▸ PÁGINA:
•••••
Un mínimo de conciencia acerca de la rigidez y la distancia hierática de la Iglesia torna a Bergoglio “renovador” y un mínimo de sensibilidad social lo hace “popular”. Pero si se usa la escala de las diversas formas de sentido común de nuestra sociedad, de su promedio, el carácter renovador de Bergoglio sólo se nota vis-a-vis Monseñor Aguer o el Obispo Williamson.  Muchos de los que temen que Bergoglio sea un Wojtyla para América Latina pueden aumentar tranquilamente su temor si consideran que, con toda su calle, con tecnologías que la fabricación de eventos históricos a plazo fijo, y la omnipresencia virtual que calca, fortaleciéndolo, el imaginario católico, Francisco será una figura pop mundial.
•••••
▸ EXTRACTO DEL LISTADO:
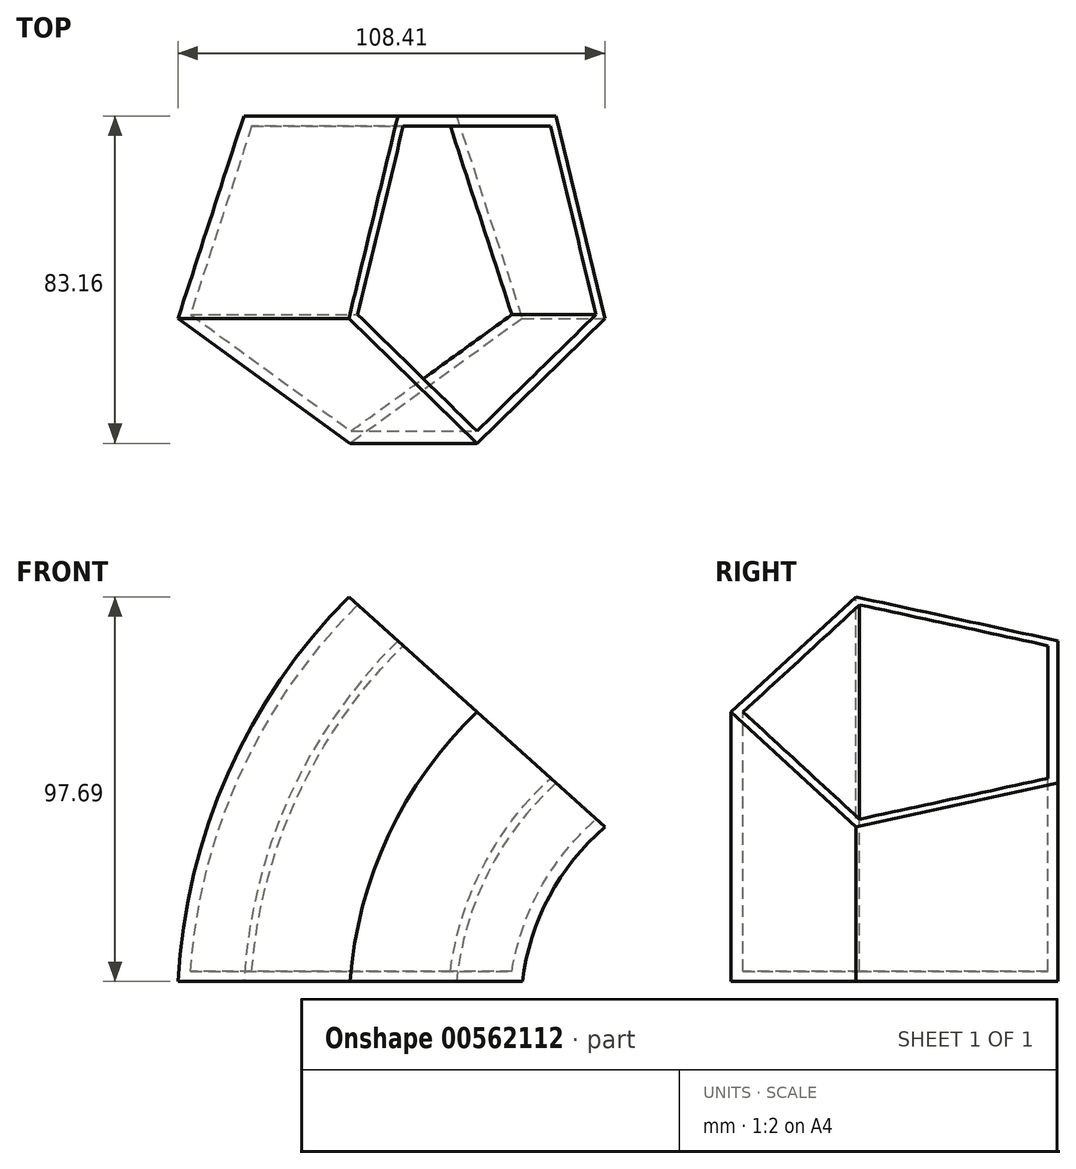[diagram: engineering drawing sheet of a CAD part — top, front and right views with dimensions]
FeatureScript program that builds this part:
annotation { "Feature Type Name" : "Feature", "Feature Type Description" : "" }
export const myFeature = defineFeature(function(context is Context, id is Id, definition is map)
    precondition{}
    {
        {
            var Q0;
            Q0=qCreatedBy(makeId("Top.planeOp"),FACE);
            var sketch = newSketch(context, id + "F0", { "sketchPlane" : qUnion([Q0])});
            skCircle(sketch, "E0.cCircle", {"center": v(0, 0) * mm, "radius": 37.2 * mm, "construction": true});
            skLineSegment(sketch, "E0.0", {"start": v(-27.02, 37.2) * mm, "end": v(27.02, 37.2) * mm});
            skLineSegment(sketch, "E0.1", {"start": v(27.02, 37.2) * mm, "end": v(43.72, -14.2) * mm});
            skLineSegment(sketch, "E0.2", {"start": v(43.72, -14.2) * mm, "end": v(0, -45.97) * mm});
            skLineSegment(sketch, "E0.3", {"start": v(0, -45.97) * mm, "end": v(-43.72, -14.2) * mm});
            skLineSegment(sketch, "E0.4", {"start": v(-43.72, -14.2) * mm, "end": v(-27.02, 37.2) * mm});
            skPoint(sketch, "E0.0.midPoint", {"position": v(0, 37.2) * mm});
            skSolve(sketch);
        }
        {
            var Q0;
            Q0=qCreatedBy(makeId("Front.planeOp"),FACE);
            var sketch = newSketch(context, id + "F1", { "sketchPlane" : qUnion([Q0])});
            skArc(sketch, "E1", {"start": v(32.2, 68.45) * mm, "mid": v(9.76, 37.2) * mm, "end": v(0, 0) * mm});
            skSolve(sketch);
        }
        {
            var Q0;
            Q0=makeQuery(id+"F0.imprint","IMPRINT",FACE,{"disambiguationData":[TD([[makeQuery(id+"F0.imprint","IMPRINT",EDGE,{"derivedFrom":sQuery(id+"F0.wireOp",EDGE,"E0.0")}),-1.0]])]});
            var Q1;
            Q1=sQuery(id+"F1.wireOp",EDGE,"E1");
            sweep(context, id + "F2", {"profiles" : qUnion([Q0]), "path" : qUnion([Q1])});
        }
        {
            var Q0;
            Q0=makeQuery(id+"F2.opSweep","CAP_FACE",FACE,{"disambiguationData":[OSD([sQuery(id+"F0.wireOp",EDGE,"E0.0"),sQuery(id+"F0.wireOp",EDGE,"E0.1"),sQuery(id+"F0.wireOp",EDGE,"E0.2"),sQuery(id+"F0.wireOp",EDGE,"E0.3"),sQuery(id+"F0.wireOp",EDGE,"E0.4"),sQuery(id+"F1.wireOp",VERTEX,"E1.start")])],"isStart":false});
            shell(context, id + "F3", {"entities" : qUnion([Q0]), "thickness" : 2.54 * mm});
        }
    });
•••••
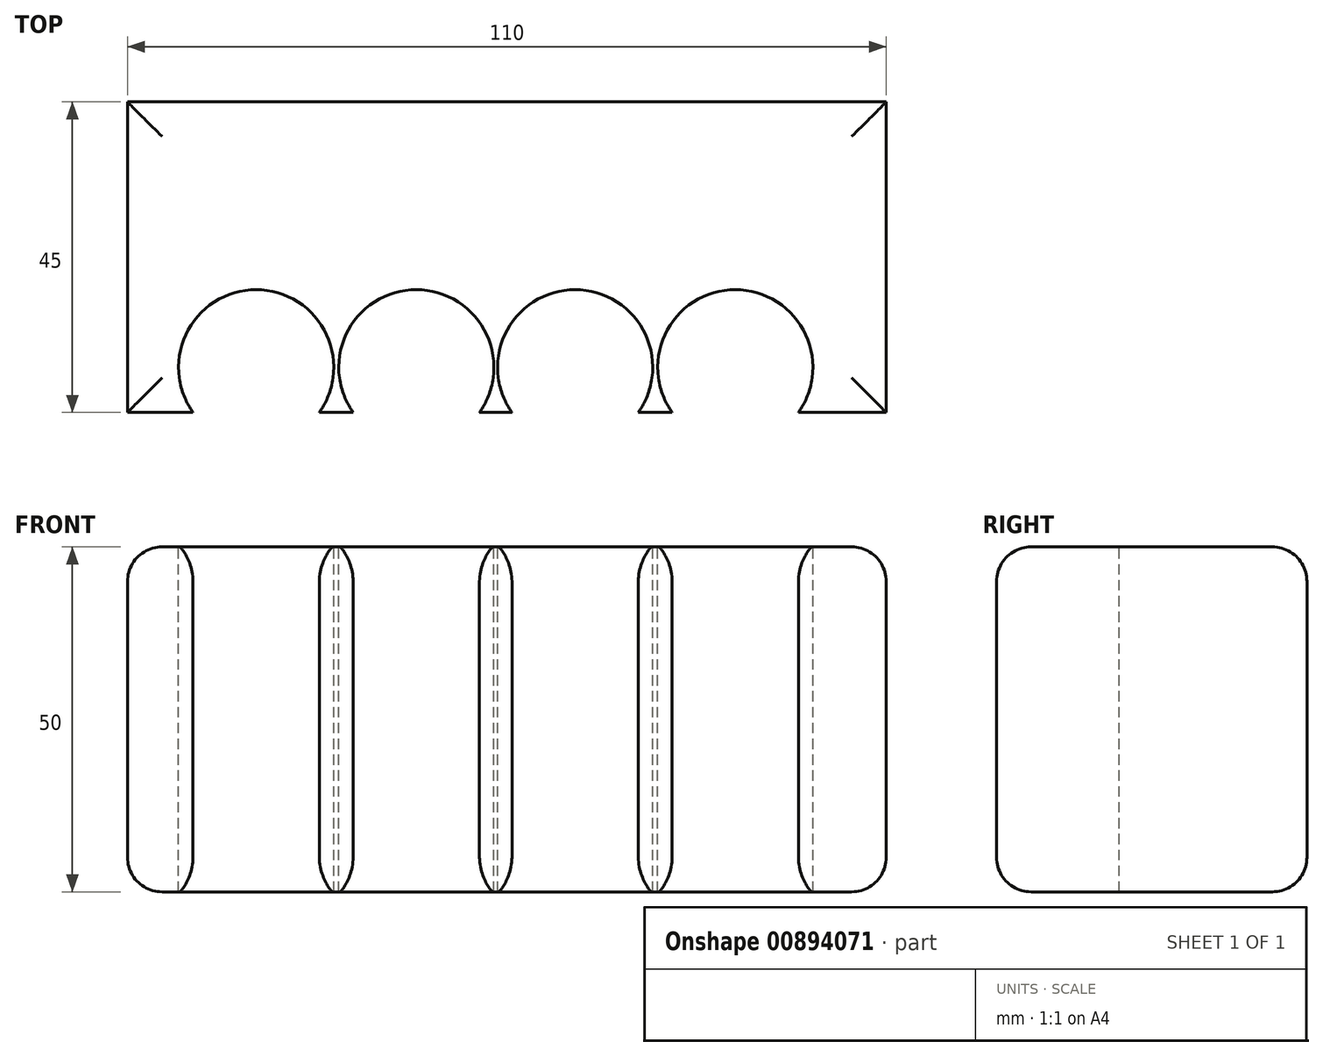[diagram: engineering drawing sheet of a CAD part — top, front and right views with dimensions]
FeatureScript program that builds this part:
•••••
▸ TAREA A:
Según el texto sobre Bergoglio, si se usa la escala del promedio del sentido común de la sociedad, ¿frente a quiénes se nota su carácter renovador?
▸ TAREA B:
Prosigue el texto sobre Bergoglio a partir de su última oración.
El listado no hace falta para resolver nada de lo que se pide.

▸ RESPUESTA A:
Sólo frente a Monseñor Aguer o el Obispo Williamson.

▸ RESPUESTA B:
tapa gente

Sin embargo es preciso tener en cuenta que la necesidad de cambio que afronta el catolicismo no solo exige que Bergoglio sea Francisco sino que hace imperativo que sea muchísimo más Francisco que lo que nunca imaginó ser. No referiremos aquí lo que se deriva de las enormes dificultades legales y financieras que afronta el Estado Vaticano (lo que configura un capítulo clave, que, además, acentúa el carácter del desafío que afronta Francisco). Tomaremos en cuenta apenas una parte de las distancias entre el catolicismo y las sociedades en que está implantado: son tan importantes que la reparación que Dios quiso pedirle al Santo de Asís supone hoy exigencias multiplicadas para el Papa que invoca su legado. El catolicismo europeo pierde aceleradamente influencia moral y política en Europa al punto que sus principales problemas empiezan a ser económicos (y no sólo para el Vaticano, sino, también, para mantener las parroquias). Y se agregan a esto los peligros de vaciamiento que afronta el catolicismo en América Latina. Y todos ellos derivan de situaciones que la Iglesia Católica no solo no considera negociables sino cruciales  signos de la fe. En ese contexto Latinoamérica es un escenario en el que se procesará privilegiadamente la voluntad de cambio que declara Francisco y donde se apreciaran las diferencias con el caso Wojtyla.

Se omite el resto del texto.